DATASET EXCERPT:
|---|

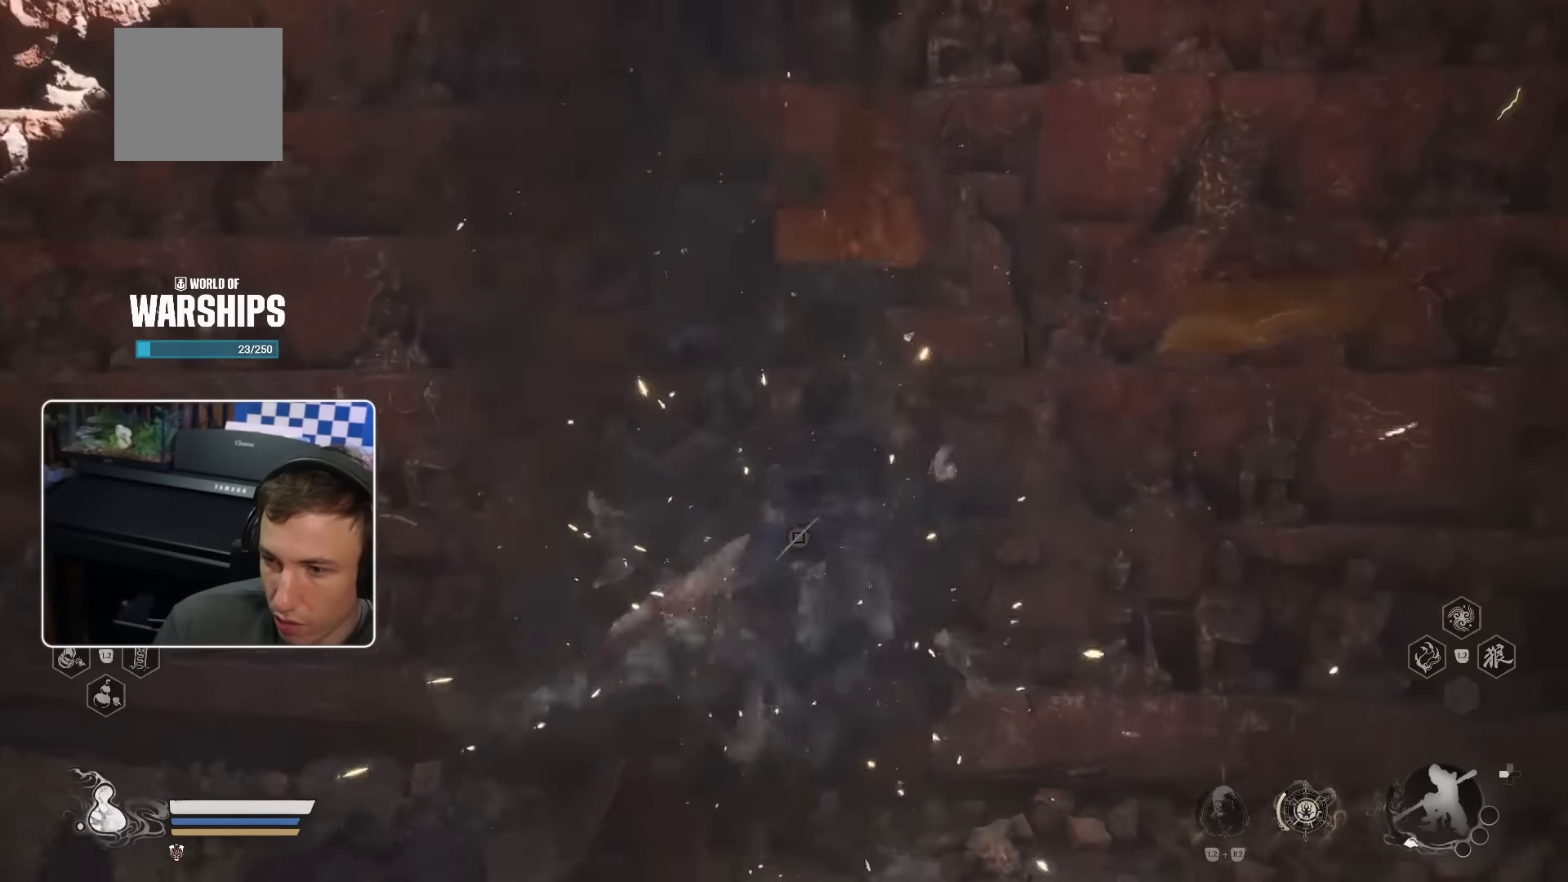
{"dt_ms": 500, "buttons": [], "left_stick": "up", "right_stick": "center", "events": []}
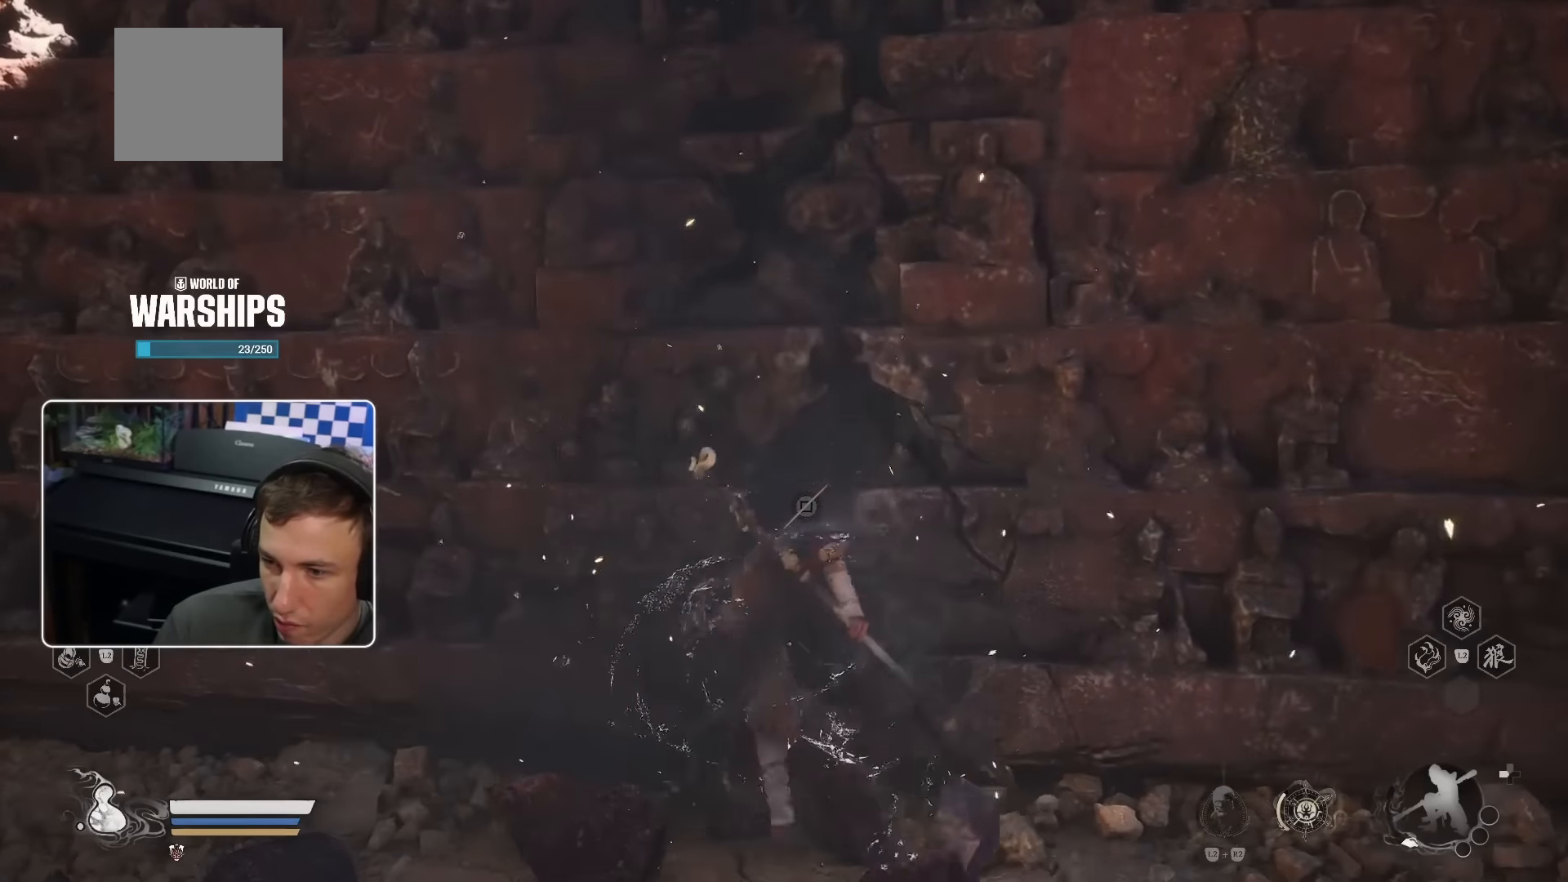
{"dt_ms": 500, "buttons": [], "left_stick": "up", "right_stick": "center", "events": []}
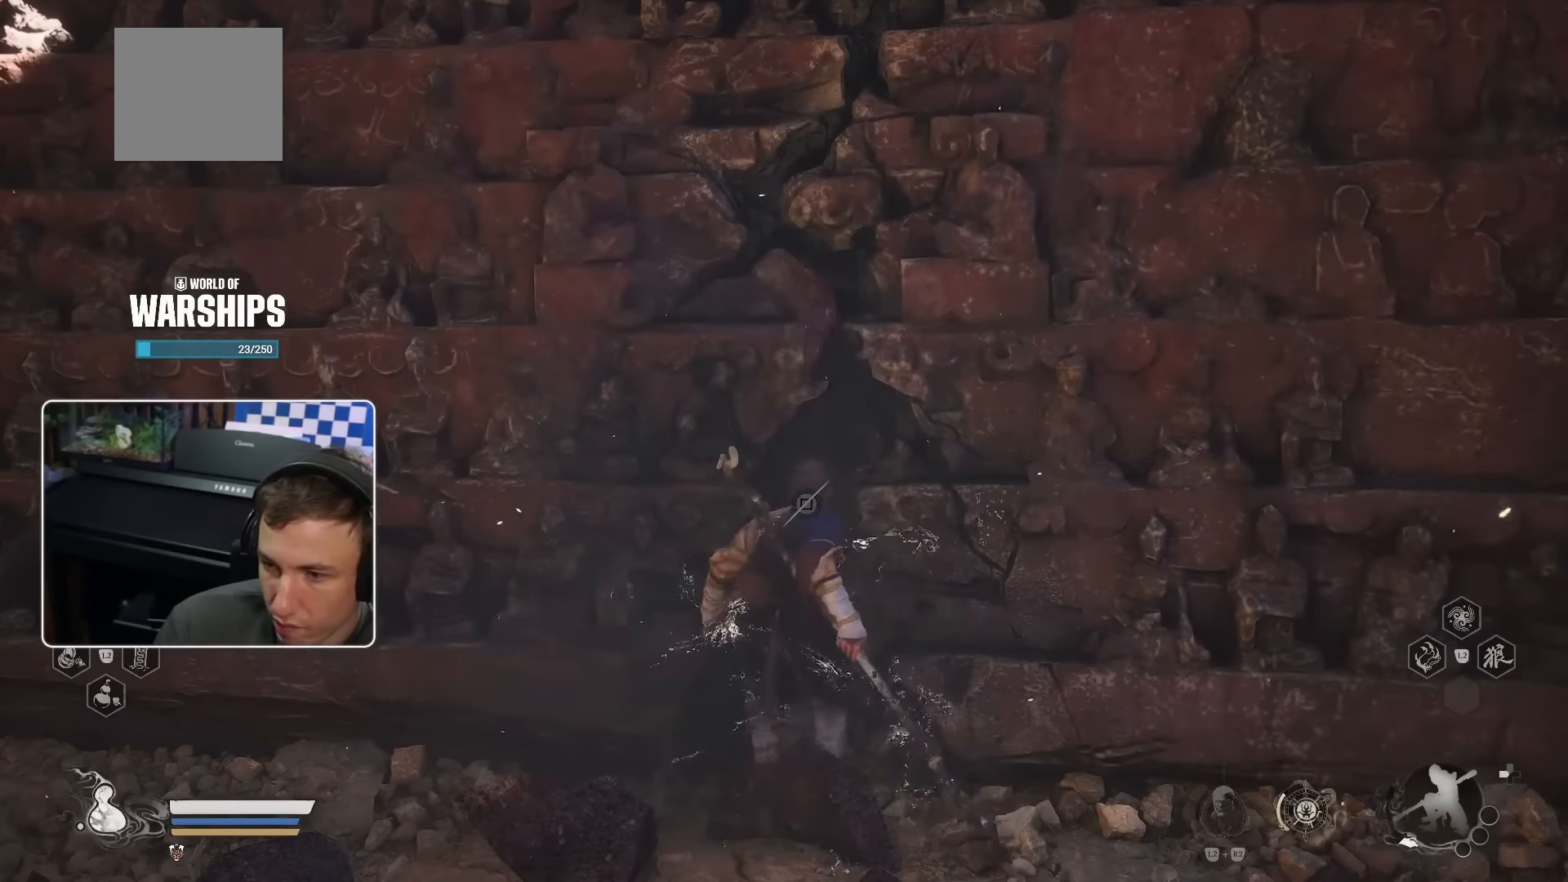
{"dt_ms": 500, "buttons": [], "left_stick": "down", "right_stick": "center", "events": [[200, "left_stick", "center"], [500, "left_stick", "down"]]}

|---|

WHAT YOU NEED TO DO:
Copy the listing above verbatim, leaving out pictures.

FINAL ANSWER:
{"dt_ms": 500, "buttons": [], "left_stick": "up", "right_stick": "center", "events": []}
{"dt_ms": 500, "buttons": [], "left_stick": "up", "right_stick": "center", "events": []}
{"dt_ms": 500, "buttons": [], "left_stick": "down", "right_stick": "center", "events": [[200, "left_stick", "center"], [500, "left_stick", "down"]]}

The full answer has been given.